** Selected passage **

────────────────────────────────────────

X-RAY v1.0 Release Instruction

This X-RAY is designed for both control and playback of fixed installation projects and for interactive music performances. For fixed installation projects, you can use built-in materials or playback layered animation materials made with 3D software. Then, the X-RAY system can record these materials into a MOV file for easy playback. With the built-in agenda function, you can set up unattended automatic looping of video material playback according to the list. For live performances, you can use the audio interaction function to dynamically control multiple parameters of the built-in source material. Subsequent version updates will further deepen this functionality.

Interface introduction:

First, let me explain the overall interface of the software.

On the left are the regular settings for the matrix and the Input source materials selection and adjustment options. The bottom part is for DMX signal output settings.

On the right are options for selecting software output modes, sequence recording and playback options. The bottom part is for global color and noise interaction settings.

In the middle is a preview screen of a 3D LED matrix. This preview screen can be viewed in 3D by dragging with the left mouse button.

Pressing and dragging the mouse wheel button adjusts the distance of view. Pressing H key will reset your view. If you drag and release with your left mouse button while holding down Ctrl key, you can rotate horizontally automatically. Drag and release with your mouse while holding down SHIFT will allow you to rotate vertically automatically.

The top right corner shows a preview of built-in source input. If you switch to record and playback mode, this image will switch to be like the middle preview screen.

All parameter section titles on the entire interface have an arrow key on their left side. Clicking this arrow key will expand or collapse related parameters to save operating space. All operations in software are automatically saved when closing normally.

The first section on the left is for LED matrix settings:

The title shows the total number of DMX universes used in the entire project. This parameter will change as you set different numbers of points.

The first three items are for setting the size of the LED matrix. The range of parameters here is 0 to 1. In reality, your installation project will definitely be larger than 1 meter in length, width and height. Here we need to convert according to the actual situation. That is, take the largest number among length, width and height as 1 and input other two parameters proportionally into their respective parameters. This is done entirely for ease of data processing.

It should also be noted that the XYZ coordinate system here is a right-handed coordinate system with Y-axis pointing upwards. That is, Y-axis parameter represents height data.

────────────────────────────────────────

(Page-level text extractions)
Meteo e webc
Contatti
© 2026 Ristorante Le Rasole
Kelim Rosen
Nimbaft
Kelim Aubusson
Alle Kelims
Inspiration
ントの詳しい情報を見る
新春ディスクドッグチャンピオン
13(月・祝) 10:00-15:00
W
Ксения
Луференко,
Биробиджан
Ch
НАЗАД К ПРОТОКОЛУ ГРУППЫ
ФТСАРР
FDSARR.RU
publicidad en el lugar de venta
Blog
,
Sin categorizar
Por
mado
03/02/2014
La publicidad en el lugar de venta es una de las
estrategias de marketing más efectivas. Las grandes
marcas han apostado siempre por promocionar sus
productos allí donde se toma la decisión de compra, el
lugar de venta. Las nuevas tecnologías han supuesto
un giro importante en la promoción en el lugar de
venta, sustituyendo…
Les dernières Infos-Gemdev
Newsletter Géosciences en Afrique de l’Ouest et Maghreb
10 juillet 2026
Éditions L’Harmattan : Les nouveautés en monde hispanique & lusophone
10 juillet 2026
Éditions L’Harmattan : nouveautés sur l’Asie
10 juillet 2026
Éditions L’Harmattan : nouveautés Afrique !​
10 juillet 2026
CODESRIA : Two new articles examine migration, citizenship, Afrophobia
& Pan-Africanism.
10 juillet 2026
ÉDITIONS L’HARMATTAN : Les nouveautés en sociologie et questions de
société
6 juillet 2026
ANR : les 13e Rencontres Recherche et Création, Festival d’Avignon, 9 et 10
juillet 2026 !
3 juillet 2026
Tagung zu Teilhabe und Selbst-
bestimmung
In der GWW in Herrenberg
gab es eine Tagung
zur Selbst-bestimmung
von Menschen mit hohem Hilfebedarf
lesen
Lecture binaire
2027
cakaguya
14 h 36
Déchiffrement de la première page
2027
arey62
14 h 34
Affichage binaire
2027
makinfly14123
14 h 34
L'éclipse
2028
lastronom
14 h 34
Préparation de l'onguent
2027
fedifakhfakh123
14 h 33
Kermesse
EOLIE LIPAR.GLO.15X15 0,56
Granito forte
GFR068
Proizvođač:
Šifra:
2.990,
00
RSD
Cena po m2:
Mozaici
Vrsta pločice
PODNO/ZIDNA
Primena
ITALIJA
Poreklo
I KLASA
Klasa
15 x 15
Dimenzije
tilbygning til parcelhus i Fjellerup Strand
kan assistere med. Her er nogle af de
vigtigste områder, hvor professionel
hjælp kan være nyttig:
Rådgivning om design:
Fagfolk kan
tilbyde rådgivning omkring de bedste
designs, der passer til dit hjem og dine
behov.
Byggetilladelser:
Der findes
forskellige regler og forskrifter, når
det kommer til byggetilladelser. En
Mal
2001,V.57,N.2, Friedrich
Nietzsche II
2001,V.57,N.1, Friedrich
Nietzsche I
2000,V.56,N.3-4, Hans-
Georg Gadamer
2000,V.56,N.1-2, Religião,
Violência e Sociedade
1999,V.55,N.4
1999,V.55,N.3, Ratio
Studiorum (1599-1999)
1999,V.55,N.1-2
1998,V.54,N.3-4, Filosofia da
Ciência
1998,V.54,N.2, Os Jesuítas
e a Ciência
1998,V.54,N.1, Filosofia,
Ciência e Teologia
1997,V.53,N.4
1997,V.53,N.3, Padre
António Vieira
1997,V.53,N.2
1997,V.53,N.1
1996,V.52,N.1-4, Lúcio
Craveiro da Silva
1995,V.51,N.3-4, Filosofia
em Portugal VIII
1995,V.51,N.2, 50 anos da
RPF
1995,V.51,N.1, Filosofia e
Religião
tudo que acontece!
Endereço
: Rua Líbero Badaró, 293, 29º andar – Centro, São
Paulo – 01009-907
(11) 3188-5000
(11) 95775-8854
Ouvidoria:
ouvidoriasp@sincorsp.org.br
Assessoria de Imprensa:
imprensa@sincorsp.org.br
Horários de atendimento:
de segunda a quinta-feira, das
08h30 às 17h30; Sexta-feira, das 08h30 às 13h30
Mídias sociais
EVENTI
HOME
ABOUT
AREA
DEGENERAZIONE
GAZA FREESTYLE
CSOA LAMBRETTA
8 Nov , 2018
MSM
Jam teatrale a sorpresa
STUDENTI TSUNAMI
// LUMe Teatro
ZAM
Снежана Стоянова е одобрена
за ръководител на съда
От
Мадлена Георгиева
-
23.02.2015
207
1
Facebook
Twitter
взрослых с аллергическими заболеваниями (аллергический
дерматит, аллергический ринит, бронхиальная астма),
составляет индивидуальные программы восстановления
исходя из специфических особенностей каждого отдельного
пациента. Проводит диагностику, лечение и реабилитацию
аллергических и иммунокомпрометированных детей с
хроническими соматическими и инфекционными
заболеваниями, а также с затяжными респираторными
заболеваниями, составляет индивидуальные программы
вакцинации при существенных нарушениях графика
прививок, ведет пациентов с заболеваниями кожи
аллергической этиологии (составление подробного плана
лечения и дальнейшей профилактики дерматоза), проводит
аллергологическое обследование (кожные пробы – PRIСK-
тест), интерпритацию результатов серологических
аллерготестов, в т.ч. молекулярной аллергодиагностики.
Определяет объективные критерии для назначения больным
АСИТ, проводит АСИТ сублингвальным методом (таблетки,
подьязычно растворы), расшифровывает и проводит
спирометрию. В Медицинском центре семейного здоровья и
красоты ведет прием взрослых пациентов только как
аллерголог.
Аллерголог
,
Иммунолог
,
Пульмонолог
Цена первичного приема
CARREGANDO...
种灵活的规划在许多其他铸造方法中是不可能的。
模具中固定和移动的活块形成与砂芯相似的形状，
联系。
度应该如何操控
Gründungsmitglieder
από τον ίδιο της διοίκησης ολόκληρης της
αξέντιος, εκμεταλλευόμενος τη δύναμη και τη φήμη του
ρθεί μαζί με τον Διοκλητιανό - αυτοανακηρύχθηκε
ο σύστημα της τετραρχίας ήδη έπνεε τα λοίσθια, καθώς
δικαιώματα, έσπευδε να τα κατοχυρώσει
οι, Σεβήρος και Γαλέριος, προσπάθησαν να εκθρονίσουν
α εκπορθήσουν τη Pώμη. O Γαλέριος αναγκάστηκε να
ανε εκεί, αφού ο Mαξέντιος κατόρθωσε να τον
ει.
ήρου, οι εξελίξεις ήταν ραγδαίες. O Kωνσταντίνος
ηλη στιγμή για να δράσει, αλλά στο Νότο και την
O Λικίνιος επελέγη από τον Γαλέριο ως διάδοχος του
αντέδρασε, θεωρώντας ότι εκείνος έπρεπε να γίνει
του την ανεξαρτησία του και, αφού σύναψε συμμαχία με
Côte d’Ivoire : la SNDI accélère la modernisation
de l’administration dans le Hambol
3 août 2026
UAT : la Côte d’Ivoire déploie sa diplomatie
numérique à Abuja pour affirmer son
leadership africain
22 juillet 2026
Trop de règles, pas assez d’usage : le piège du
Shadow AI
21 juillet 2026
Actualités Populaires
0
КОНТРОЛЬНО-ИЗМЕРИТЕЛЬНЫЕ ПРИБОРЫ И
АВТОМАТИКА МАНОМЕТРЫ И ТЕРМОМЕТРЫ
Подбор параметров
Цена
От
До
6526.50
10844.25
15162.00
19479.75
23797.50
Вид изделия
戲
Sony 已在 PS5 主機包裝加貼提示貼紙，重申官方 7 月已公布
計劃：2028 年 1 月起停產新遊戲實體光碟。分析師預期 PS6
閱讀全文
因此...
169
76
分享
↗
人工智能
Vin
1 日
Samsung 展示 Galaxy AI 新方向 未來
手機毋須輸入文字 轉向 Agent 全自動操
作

────────────────────────────────────────

** Directions **
1/ Pull out the passage of the X-RAY release instruction that runs from "On the left are" up to and including "signal output settings.", word for word.
2/ Extend the X-RAY release instruction past its final sentence, keeping its style and subject.

** Expected outputs **
1/
On the left are the regular settings for the matrix and the Input source materials selection and adjustment options. The bottom part is for DMX signal output settings.

2/
Next are settings for matrix pixel numbers on XYZ axes. You can right-click all these parameters to reset them. These pixels are arranged in a downward counting order and then arranged to the right and then backward.

Next are settings for pixel size and transparency. Here you can adjust as needed for easy previewing.

The last four items are for setting background-related parameters.

Input Source Section: 

When selecting Input Source as the output in the right output mode, we can use the materials in this section. When we activate one of these materials and if it has relevant adjustable parameters, you can directly click on the parameter Windows button below to open the parameter setting dialog. If this material does not have adjustable parameters, the background of this parameter dialog button will be displayed in gray.


Here, parameters with purple such as Auto Rotate are global settings. That is to say, adjusting these parameters will effect  other materials that use these parameters. For parameters with cyan such as Rotate, you can click on the first of these four buttons under the corresponding option at any time to turn it on or off.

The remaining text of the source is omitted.